Whether Europe or UK id the weather is cold some water supplies may be switched off. Especially Belgium and holland
Planning is the key as is up to date info on open aires/stellplatz. Get a good aires book and this will tell you which aires have water/waste. Most of them have waste of some sort. All uk official camp sites must have water and chemical loo waste so if they are open they have it.

You can increase your range by dumping unwanted stuff like camping chairs and non essential items and carrying extra water. Also consider getting an extra waste tank for the loo.

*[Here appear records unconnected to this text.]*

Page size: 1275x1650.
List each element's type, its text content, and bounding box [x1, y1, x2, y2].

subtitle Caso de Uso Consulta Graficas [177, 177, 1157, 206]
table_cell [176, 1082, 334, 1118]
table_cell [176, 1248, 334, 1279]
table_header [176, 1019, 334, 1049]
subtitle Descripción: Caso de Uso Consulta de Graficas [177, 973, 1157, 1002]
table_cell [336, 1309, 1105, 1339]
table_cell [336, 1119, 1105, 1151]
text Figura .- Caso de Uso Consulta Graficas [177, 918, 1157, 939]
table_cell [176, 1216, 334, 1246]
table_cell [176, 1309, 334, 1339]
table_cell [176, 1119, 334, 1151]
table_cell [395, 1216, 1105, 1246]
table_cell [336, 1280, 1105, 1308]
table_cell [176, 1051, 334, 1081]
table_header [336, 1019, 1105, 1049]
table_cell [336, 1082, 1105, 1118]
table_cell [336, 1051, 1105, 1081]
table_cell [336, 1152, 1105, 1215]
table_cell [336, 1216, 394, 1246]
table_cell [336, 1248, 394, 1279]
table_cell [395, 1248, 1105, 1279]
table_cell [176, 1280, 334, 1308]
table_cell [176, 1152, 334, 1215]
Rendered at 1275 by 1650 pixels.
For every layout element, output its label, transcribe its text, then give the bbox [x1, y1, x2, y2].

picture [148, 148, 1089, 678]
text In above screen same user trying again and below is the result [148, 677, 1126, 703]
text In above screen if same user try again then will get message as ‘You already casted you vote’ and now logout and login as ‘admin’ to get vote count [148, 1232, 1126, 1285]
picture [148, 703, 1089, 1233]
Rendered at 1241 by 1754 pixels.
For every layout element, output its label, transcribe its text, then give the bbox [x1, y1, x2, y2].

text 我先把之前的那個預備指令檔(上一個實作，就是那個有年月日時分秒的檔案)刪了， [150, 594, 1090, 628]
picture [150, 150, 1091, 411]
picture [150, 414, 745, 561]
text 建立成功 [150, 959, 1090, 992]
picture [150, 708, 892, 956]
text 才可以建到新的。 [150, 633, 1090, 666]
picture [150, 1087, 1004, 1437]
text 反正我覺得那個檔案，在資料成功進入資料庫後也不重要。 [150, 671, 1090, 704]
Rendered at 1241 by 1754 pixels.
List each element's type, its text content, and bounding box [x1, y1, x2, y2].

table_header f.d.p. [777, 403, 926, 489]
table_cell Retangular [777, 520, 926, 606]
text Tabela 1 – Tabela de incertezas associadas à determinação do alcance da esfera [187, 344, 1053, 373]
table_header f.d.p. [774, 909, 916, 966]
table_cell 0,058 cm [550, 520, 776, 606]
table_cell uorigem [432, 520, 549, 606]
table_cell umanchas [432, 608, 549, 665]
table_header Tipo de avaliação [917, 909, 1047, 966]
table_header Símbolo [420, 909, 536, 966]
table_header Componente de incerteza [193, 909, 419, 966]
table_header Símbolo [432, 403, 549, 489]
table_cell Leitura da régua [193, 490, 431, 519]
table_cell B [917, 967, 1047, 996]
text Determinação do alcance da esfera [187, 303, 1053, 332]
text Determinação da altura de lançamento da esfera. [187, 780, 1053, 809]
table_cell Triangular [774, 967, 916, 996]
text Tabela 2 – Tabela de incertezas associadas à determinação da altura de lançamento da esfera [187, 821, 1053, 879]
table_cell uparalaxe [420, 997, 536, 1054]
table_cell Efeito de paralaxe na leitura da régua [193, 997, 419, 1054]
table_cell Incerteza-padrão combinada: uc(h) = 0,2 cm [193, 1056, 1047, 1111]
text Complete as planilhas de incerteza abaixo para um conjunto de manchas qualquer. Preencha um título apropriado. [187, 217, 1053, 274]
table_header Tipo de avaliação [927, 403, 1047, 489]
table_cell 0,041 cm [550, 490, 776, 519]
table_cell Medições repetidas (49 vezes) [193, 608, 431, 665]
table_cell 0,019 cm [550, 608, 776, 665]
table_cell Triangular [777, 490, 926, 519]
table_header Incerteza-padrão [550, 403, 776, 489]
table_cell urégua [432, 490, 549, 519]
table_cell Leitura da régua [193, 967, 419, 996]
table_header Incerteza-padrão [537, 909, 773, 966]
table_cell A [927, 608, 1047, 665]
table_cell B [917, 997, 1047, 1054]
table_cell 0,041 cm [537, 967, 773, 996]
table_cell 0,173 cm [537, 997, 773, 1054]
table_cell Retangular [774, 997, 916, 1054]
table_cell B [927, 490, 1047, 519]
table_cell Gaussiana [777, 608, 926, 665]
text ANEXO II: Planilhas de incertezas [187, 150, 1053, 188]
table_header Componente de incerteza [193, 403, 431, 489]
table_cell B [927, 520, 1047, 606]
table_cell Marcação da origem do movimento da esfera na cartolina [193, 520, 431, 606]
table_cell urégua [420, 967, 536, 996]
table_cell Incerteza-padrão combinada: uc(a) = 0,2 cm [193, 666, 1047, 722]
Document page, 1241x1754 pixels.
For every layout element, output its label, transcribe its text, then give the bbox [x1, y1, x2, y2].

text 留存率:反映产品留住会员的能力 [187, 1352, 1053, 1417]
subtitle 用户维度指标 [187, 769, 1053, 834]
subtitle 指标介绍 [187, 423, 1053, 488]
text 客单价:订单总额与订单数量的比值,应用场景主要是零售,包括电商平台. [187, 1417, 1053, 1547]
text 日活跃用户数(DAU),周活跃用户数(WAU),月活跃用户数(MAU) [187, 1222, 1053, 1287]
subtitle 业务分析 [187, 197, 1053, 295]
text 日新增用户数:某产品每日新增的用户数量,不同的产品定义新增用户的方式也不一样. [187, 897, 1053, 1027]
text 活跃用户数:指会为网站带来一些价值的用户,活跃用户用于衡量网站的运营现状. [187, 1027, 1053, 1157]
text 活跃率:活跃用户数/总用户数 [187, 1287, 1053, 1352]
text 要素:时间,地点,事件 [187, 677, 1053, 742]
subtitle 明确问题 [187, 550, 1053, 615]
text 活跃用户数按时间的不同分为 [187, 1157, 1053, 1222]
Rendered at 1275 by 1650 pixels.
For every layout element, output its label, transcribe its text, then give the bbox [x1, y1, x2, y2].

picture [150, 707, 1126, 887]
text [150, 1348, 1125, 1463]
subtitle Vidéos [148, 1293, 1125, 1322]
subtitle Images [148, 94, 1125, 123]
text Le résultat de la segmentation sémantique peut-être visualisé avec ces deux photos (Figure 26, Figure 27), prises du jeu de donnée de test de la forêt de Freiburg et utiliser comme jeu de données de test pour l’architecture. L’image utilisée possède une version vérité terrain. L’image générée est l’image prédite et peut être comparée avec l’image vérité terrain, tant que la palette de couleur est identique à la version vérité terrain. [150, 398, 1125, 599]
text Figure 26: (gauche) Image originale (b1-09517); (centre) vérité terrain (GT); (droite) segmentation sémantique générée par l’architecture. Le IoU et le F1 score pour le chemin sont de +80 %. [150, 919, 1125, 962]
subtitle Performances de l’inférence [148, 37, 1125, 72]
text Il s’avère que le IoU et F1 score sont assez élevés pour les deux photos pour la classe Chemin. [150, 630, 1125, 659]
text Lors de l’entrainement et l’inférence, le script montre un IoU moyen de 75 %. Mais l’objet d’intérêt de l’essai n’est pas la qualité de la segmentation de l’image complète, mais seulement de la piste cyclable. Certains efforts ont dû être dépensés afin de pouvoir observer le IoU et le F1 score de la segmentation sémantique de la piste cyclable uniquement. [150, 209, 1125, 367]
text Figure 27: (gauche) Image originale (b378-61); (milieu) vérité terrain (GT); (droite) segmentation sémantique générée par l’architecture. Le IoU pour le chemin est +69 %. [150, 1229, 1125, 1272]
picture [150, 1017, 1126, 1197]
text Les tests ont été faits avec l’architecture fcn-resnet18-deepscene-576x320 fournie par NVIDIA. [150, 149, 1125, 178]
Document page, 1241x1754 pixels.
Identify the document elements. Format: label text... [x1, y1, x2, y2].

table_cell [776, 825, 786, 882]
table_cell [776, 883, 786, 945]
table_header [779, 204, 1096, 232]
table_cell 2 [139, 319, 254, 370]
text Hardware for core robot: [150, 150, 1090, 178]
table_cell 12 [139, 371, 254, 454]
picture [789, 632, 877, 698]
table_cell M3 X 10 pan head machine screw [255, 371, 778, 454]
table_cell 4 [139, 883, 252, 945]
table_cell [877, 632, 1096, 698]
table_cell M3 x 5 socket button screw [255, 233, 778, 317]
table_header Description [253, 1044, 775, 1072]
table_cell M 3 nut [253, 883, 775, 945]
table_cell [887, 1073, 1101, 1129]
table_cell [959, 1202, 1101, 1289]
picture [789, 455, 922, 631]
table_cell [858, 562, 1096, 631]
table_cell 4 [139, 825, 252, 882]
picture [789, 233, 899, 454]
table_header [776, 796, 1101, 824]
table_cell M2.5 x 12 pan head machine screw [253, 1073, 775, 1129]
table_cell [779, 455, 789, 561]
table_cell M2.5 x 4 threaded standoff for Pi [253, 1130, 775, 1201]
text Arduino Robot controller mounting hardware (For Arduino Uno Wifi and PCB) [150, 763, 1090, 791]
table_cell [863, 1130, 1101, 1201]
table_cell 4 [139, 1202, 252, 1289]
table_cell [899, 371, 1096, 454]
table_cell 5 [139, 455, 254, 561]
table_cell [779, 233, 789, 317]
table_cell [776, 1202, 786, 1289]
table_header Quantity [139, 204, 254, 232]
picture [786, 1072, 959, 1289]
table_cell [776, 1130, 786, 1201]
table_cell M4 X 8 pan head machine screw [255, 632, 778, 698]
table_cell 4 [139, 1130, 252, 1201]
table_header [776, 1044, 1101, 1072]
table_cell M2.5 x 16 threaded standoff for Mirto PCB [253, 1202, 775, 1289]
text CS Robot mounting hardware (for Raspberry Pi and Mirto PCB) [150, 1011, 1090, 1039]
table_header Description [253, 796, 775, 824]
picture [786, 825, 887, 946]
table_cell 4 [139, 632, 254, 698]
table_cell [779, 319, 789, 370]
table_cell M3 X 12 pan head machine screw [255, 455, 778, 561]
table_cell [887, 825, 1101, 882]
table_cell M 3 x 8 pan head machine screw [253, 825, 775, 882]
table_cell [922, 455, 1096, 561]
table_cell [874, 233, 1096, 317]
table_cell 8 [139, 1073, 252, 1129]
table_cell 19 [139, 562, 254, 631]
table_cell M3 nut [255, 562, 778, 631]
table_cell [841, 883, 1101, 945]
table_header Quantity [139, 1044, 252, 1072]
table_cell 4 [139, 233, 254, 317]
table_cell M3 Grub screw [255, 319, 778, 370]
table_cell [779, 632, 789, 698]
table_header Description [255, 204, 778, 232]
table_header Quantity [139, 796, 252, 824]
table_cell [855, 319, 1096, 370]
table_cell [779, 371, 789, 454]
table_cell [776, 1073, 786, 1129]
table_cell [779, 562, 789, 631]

Ironically i think its wee wees that fill toilets and so keeping these to a minimum by going in public toilets or wherever :wink2: will also make things better. Dont bother putting water into a freshly emptied loo as this will just reduce the time between fills a bit and it will naturally fill anyway if you know what i mean.

We kept a 10L tank for tea and coffee and only used the main tank for washing and washing up. and this would last a week easily.


----------



## Garcia (Mar 5, 2010)

As stated above, in Europe you'll be fine....UK is not so easy....
There are Britstops in U.K. And there's usually no OBLIGATION to buy anything, though when it's a pub, most will surely have a beer or a wine. In France there are also the France Passion Aires on vineyards and farms. Do remember that Aires and stellplatz do mostly charge a small fee, though cheaper than camp sites (usually...tho we noticed in France this year the growing no. of rather expensive, unmanned, private Aires that need to be paid by card!!!many local councils selling off their old municipal facilities...)

Remember that many motorway services in France, Spain and Portugal have waste facilities, tho it is usually NOT recommended to stay overnight on these, partic in Spain.
Carrying a spare toilet cassette can double the number of days wilding, as does getting the habit of using facilities in cafes and bars whenever you can, rather than your own.
In addition we used to mark spots on a map that we'd overnighted.....certainly coming back to UK when we lived in France we would never use a site. We had a list of places up and down where we'd stayed....village car parks where there was a bar and / or a pizzeria , town centres we liked ,.....wherever.
We never got moved on , but then never overstayed our welcome. Few people object to a camper for a night or two if you don't abuse the place you are stopping.
General rule....if you don't like the feel of the place....move on / don't go back. You'll get to know places you like and can stop safely for free....Rumours of attack on wild campervan era are greatly exaggerated ....though they do happen, so you must be sensible and careful...
Garcia


----------



## aldra (Jul 2, 2009)

Well it is indeed we wees

If you are male not a problem, you can pee up trees and in Europe why not , every one does and not discreetly 

For us the female of the species not that easy 

So I have a bowl that I put in the toilet 

And empty it in the bushes

Same as the males, but a few minutes behind them 

Sandra


----------